### Try it
Give every line of the listing below as a numbered list, leaving out the blank lines.

----------------

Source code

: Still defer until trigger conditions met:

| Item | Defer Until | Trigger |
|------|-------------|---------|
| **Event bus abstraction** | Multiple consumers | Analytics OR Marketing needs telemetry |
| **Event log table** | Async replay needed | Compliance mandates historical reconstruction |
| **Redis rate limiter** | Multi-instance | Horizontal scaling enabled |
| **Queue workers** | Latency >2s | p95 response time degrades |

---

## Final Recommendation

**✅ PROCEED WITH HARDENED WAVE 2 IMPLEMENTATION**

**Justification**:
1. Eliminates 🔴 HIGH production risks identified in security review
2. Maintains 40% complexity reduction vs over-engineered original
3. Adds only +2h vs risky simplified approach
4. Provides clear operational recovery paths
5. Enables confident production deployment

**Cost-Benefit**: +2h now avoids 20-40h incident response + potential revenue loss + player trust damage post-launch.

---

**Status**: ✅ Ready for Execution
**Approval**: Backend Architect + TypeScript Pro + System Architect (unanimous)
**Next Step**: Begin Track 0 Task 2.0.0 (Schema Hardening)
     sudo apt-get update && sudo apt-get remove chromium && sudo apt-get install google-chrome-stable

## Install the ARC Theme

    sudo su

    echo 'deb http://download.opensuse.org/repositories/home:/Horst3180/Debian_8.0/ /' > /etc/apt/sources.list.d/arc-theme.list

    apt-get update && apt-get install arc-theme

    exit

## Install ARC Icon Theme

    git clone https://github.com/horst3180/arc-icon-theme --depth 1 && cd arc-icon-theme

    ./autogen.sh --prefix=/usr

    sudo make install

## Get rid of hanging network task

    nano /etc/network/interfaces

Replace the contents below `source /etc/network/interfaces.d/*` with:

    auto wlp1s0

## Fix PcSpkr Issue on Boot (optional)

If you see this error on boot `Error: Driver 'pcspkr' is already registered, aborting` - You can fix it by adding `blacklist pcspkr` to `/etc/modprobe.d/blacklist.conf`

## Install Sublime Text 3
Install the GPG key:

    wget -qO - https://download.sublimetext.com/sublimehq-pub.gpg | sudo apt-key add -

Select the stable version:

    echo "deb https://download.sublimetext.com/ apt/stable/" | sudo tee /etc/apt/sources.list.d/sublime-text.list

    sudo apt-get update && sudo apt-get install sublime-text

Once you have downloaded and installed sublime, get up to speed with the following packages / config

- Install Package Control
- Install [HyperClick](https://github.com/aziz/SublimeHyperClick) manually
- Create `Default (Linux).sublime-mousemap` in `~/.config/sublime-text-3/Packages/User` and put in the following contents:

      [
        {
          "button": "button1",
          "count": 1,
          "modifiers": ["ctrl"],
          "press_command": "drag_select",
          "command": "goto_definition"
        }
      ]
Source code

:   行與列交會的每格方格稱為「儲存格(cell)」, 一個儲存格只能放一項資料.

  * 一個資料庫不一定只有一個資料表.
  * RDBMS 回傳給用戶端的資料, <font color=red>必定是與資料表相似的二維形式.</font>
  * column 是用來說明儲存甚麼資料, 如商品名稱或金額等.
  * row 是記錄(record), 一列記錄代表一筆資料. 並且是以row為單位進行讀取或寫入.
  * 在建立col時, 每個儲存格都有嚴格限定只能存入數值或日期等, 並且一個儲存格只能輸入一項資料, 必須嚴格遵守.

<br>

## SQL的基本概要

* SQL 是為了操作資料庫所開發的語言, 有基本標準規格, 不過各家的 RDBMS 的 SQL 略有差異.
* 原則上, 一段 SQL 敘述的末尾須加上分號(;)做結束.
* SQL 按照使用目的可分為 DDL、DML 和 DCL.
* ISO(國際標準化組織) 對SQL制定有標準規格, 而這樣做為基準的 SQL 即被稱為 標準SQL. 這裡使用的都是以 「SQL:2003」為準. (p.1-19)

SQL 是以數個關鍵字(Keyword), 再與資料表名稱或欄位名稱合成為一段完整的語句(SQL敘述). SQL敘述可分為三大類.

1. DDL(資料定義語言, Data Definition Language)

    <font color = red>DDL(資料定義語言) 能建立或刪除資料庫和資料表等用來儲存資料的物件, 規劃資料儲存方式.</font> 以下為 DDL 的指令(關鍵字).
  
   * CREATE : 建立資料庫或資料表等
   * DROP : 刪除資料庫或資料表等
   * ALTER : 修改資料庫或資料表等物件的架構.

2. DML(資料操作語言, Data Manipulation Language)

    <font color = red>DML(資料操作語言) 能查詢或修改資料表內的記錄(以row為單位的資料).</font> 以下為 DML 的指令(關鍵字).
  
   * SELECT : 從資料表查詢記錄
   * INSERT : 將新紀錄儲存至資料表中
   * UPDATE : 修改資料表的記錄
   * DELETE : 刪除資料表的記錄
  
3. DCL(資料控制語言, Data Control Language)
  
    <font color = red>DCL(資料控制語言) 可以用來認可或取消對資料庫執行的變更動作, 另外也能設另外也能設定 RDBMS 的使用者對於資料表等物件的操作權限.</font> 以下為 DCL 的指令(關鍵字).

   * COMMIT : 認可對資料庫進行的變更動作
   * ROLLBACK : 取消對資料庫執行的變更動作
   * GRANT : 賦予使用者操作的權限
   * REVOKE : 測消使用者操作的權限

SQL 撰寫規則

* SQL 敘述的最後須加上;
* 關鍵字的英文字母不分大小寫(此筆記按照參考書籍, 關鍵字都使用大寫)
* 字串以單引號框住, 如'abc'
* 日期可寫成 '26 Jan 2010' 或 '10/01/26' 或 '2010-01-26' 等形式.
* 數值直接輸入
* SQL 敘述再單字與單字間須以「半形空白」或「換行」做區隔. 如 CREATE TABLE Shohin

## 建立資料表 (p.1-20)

----------------

### Finished exercise
1. Source code
2. : Still defer until trigger conditions met:
3. | Item | Defer Until | Trigger |
4. |------|-------------|---------|
5. | **Event bus abstraction** | Multiple consumers | Analytics OR Marketing needs telemetry |
6. | **Event log table** | Async replay needed | Compliance mandates historical reconstruction |
7. | **Redis rate limiter** | Multi-instance | Horizontal scaling enabled |
8. | **Queue workers** | Latency >2s | p95 response time degrades |
9. ---
10. ## Final Recommendation
11. **✅ PROCEED WITH HARDENED WAVE 2 IMPLEMENTATION**
12. **Justification**:
13. 1. Eliminates 🔴 HIGH production risks identified in security review
14. 2. Maintains 40% complexity reduction vs over-engineered original
15. 3. Adds only +2h vs risky simplified approach
16. 4. Provides clear operational recovery paths
17. 5. Enables confident production deployment
18. **Cost-Benefit**: +2h now avoids 20-40h incident response + potential revenue loss + player trust damage post-launch.
19. ---
20. **Status**: ✅ Ready for Execution
21. **Approval**: Backend Architect + TypeScript Pro + System Architect (unanimous)
22. **Next Step**: Begin Track 0 Task 2.0.0 (Schema Hardening)
23.      sudo apt-get update && sudo apt-get remove chromium && sudo apt-get install google-chrome-stable
24. ## Install the ARC Theme
25.     sudo su
26.     echo 'deb http://download.opensuse.org/repositories/home:/Horst3180/Debian_8.0/ /' > /etc/apt/sources.list.d/arc-theme.list
27.     apt-get update && apt-get install arc-theme
28.     exit
29. ## Install ARC Icon Theme
30.     git clone https://github.com/horst3180/arc-icon-theme --depth 1 && cd arc-icon-theme
31.     ./autogen.sh --prefix=/usr
32.     sudo make install
33. ## Get rid of hanging network task
34.     nano /etc/network/interfaces
35. Replace the contents below `source /etc/network/interfaces.d/*` with:
36.     auto wlp1s0
37. ## Fix PcSpkr Issue on Boot (optional)
38. If you see this error on boot `Error: Driver 'pcspkr' is already registered, aborting` - You can fix it by adding `blacklist pcspkr` to `/etc/modprobe.d/blacklist.conf`
39. ## Install Sublime Text 3
40. Install the GPG key:
41.     wget -qO - https://download.sublimetext.com/sublimehq-pub.gpg | sudo apt-key add -
42. Select the stable version:
43.     echo "deb https://download.sublimetext.com/ apt/stable/" | sudo tee /etc/apt/sources.list.d/sublime-text.list
44.     sudo apt-get update && sudo apt-get install sublime-text
45. Once you have downloaded and installed sublime, get up to speed with the following packages / config
46. - Install Package Control
47. - Install [HyperClick](https://github.com/aziz/SublimeHyperClick) manually
48. - Create `Default (Linux).sublime-mousemap` in `~/.config/sublime-text-3/Packages/User` and put in the following contents:
49.       [
50.         {
51.           "button": "button1",
52.           "count": 1,
53.           "modifiers": ["ctrl"],
54.           "press_command": "drag_select",
55.           "command": "goto_definition"
56.         }
57.       ]
58. Source code
59. :   行與列交會的每格方格稱為「儲存格(cell)」, 一個儲存格只能放一項資料.
60.   * 一個資料庫不一定只有一個資料表.
61.   * RDBMS 回傳給用戶端的資料, <font color=red>必定是與資料表相似的二維形式.</font>
62.   * column 是用來說明儲存甚麼資料, 如商品名稱或金額等.
63.   * row 是記錄(record), 一列記錄代表一筆資料. 並且是以row為單位進行讀取或寫入.
64.   * 在建立col時, 每個儲存格都有嚴格限定只能存入數值或日期等, 並且一個儲存格只能輸入一項資料, 必須嚴格遵守.
65. <br>
66. ## SQL的基本概要
67. * SQL 是為了操作資料庫所開發的語言, 有基本標準規格, 不過各家的 RDBMS 的 SQL 略有差異.
68. * 原則上, 一段 SQL 敘述的末尾須加上分號(;)做結束.
69. * SQL 按照使用目的可分為 DDL、DML 和 DCL.
70. * ISO(國際標準化組織) 對SQL制定有標準規格, 而這樣做為基準的 SQL 即被稱為 標準SQL. 這裡使用的都是以 「SQL:2003」為準. (p.1-19)
71. SQL 是以數個關鍵字(Keyword), 再與資料表名稱或欄位名稱合成為一段完整的語句(SQL敘述). SQL敘述可分為三大類.
72. 1. DDL(資料定義語言, Data Definition Language)
73.     <font color = red>DDL(資料定義語言) 能建立或刪除資料庫和資料表等用來儲存資料的物件, 規劃資料儲存方式.</font> 以下為 DDL 的指令(關鍵字).
74.    * CREATE : 建立資料庫或資料表等
75.    * DROP : 刪除資料庫或資料表等
76.    * ALTER : 修改資料庫或資料表等物件的架構.
77. 2. DML(資料操作語言, Data Manipulation Language)
78.     <font color = red>DML(資料操作語言) 能查詢或修改資料表內的記錄(以row為單位的資料).</font> 以下為 DML 的指令(關鍵字).
79.    * SELECT : 從資料表查詢記錄
80.    * INSERT : 將新紀錄儲存至資料表中
81.    * UPDATE : 修改資料表的記錄
82.    * DELETE : 刪除資料表的記錄
83. 3. DCL(資料控制語言, Data Control Language)
84.     <font color = red>DCL(資料控制語言) 可以用來認可或取消對資料庫執行的變更動作, 另外也能設另外也能設定 RDBMS 的使用者對於資料表等物件的操作權限.</font> 以下為 DCL 的指令(關鍵字).
85.    * COMMIT : 認可對資料庫進行的變更動作
86.    * ROLLBACK : 取消對資料庫執行的變更動作
87.    * GRANT : 賦予使用者操作的權限
88.    * REVOKE : 測消使用者操作的權限
89. SQL 撰寫規則
90. * SQL 敘述的最後須加上;
91. * 關鍵字的英文字母不分大小寫(此筆記按照參考書籍, 關鍵字都使用大寫)
92. * 字串以單引號框住, 如'abc'
93. * 日期可寫成 '26 Jan 2010' 或 '10/01/26' 或 '2010-01-26' 等形式.
94. * 數值直接輸入
95. * SQL 敘述再單字與單字間須以「半形空白」或「換行」做區隔. 如 CREATE TABLE Shohin
96. ## 建立資料表 (p.1-20)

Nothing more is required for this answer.